### What to work on
**1.** In the Cooper Hewitt article, change "investigation" to "inquiry" and give the stretch from "Baumann was discharged from her position on" through "for her wedding." again.
**2.** According to the Cooper Hewitt article, how many members were on the advisory board that the resigning trustees served on?
**3.** Pick up the Cooper Hewitt article where it stops and keep writing it.

--- Document segment ---

The Cooper Hewitt, Smithsonian Design Museum in New York (via Wikimedia Commons).

Hakim Bishara, After Cooper Hewitt Director Is Ousted Six Trustees Resign in Protest, Hyperallergic, 18 February 2020

Caroline Baumann was discharged from her position as museum director after the Smithsonian investigated an alleged conflict of interest regarding the dress and venue for her 2018 wedding.

Six trustees at the Cooper Hewitt, Smithsonian Design Museum in New York have collectively resigned to protest the resignation of the museum’s director, Caroline Baumann, the New York Times reported.

Baumann was discharged from her position on February 7, following an investigation by the Smithsonian’s inspector general into an alleged conflict of interest in her choice of a dress and a venue for her wedding.

The resigned trustees, some of whom donate great sums to the museum, served on an advisory board that included 27 members. They are author and radio personality Kurt Andersen; philanthropist Judy Francis Zankel; Jon Kamen, the founding chairman and chief executive of the production company RadicalMedia; Francine S. Kittredge, founder of the Neuberger Berman Foundation; 3D printing entrepreneur Avi N. Reichental; and designer David Rockwell.

The Smithsonian and Cooper Hewitt have declined Hyperallergic’s request for comment.

The former trustees decried what they consider as a disproportionate measure by the Smithsonian. According to the Times‘s reporting, Zankel, one of the museum’s largest donors, described Baumann as “an exemplary leader who gave everything to her job” in her resignation letter to the board.

“Caroline’s treatment violates every principle of decency, and I feel that remaining on the board tacitly condones this behavior,” Zankel wrote. “I cannot stay on the board and just shrug my shoulders and move on.”

The Times‘s report adds that several trustees had asked Lonnie G. Bunch, the Smithsonian’s secretary, to reconsider his decision to remove Baumann from her job. Although trustee opinions are not considered in making executive decisions, they argued that they should have been consulted before the decision was taken and that their evaluation of Baumann’s performance should have been taken into consideration.

Arlene Hirst, a design journalist and a donor to the museum who is not on the board, followed with a threat to remove the museum from her will.

“I have willed a substantial amount of money to the museum — not in the same league as the trustees, but a lot for me — and I am angry enough at these trumped-up charges to change the bequest,” she told the Times.

--- Provided information ---

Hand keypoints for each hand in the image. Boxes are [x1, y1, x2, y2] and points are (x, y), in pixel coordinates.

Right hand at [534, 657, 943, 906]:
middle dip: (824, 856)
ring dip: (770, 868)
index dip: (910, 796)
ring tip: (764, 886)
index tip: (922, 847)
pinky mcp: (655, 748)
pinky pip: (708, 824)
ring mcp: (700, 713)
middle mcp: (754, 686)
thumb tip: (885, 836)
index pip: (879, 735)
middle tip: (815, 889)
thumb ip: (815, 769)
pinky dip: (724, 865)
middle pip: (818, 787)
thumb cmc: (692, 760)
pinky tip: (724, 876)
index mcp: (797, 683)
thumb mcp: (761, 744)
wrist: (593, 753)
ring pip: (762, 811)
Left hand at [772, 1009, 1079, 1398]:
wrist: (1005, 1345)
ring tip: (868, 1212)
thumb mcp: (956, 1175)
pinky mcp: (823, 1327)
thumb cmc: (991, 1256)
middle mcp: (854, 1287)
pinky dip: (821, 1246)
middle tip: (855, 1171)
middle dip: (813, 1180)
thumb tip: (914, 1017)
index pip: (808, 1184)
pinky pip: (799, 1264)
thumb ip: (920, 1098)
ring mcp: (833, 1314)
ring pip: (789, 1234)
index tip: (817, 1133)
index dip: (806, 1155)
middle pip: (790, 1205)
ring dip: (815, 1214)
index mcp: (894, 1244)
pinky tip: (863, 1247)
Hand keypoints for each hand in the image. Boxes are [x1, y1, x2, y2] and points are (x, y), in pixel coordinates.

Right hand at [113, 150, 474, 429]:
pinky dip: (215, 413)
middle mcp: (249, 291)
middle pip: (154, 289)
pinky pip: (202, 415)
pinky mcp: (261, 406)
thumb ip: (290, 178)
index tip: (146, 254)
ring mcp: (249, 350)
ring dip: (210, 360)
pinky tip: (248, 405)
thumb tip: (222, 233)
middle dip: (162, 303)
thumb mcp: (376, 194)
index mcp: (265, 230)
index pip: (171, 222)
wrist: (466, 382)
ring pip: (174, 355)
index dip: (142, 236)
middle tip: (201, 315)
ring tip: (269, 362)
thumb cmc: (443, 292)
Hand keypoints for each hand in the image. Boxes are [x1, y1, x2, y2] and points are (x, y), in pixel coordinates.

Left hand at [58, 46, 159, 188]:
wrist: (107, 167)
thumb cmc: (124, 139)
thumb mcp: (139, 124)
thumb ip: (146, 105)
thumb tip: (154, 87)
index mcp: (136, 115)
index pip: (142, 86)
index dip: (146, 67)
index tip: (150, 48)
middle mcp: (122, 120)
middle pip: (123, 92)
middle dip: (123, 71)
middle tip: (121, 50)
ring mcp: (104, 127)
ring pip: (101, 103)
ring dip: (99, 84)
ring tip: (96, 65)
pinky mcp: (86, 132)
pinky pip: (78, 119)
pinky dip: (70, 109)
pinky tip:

---

### Results for the exercise
**1.**
Baumann was discharged from her position on February 7, following an inquiry by the Smithsonian’s inspector general into an alleged conflict of interest in her choice of a dress and a venue for her wedding.

**2.** 27 members.

**3.**
Baumann was named director at the Cooper Hewitt in 2013 after working in the institution for 12 years. An anonymous complaint by a staff worker raised questions about her wedding in September of 2018. According to the Times, the complaint suspected that Baumann had received a significant discount on her wedding dress from New York designer Samantha Sleeper ($750, compared to the $3,000 starting price for gowns listed on the designer’s website).

Sleeper told the Times that agents from the inspector general questioned her about whether Baumann had promised her any professional favors in return for a discount on the dress. Sleeper denied the allegations, saying that the price was appropriate because the dress was relatively simple, unlike a traditional wedding gown.

The Smithsonian also investigated a possible quid-pro-quo in Baumann’s choice of a wedding space, which was at a property affiliated with the nonprofit LongHouse Reserve in East Hampton, New York. The nonprofit, which has long been associated with the Cooper Hewitt, did not charge Baumann a fee for using the venue. In the past, the former director allowed the nonprofit to use the Cooper Hewitt conference room for board meetings, free of charge.

Zankel finds these allegations petty, writing that “to say the punishment does not fit the crime is an understatement.” She also suggested in her letter that “a touch of misogyny” was involved in the decision to dismiss Baumann.

“Can you imagine all this brouhaha about a dress and a wedding directed toward a man in the same position?” Zankel wrote. “I think not.”